Caso tenha havido fraude, o dono responde criminalmente. Mas, caso não encontre nada, o Judiciário pode chegar ao consumidor e informar que, de fato, a empresa estava "quebrada". "Muitas vezes, fala assim: 'Olha desculpa, eu olhei aqui a empresa, a empresa não tem nenhum tostão, não pagou ninguém, não pagou trabalhador, o patrimônio pessoal também dele está vazio. Você não teve festa e perdeu o dinheiro'. Você vai ficar chateado? Vai, mas em tese é o Poder Judiciário falando isso pra você", afirma Boris.

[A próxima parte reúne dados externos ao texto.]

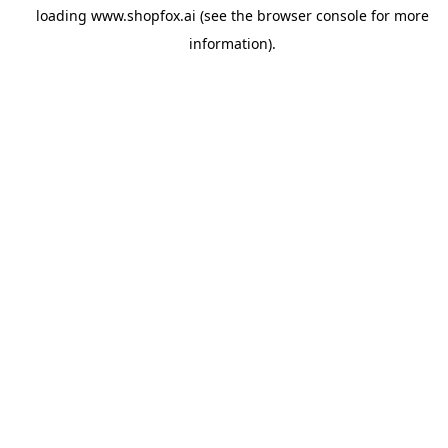
loading
www.shopfox.ai
(see the
browser console
for more
information).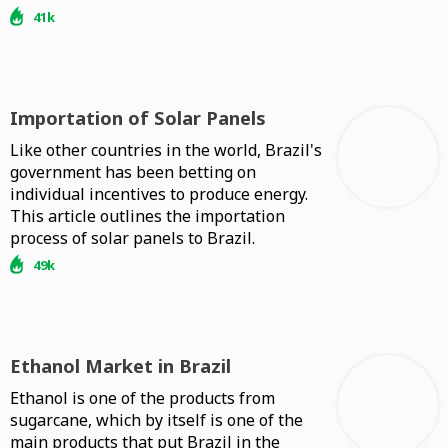
41k
Importation of Solar Panels
Like other countries in the world, Brazil's
government has been betting on
individual incentives to produce energy.
This article outlines the importation
process of solar panels to Brazil.
49k
Ethanol Market in Brazil
Ethanol is one of the products from
sugarcane, which by itself is one of the
main products that put Brazil in the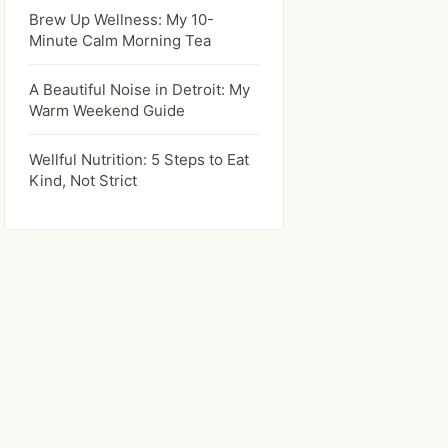
Brew Up Wellness: My 10-
Minute Calm Morning Tea
A Beautiful Noise in Detroit: My
Warm Weekend Guide
Wellful Nutrition: 5 Steps to Eat
Kind, Not Strict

"Agora, o que as empresas costumam fazer é diferente da falência jurídica", diz. "Elas fecham as portas e tentam negociar pra evitar a falência jurídica, porque na falência jurídica, se o juiz perceber que houve fraude, ele bloqueia todos os bens pessoais do sócio. Aí é importante, quando acontece essa situação, você consultar um advogado."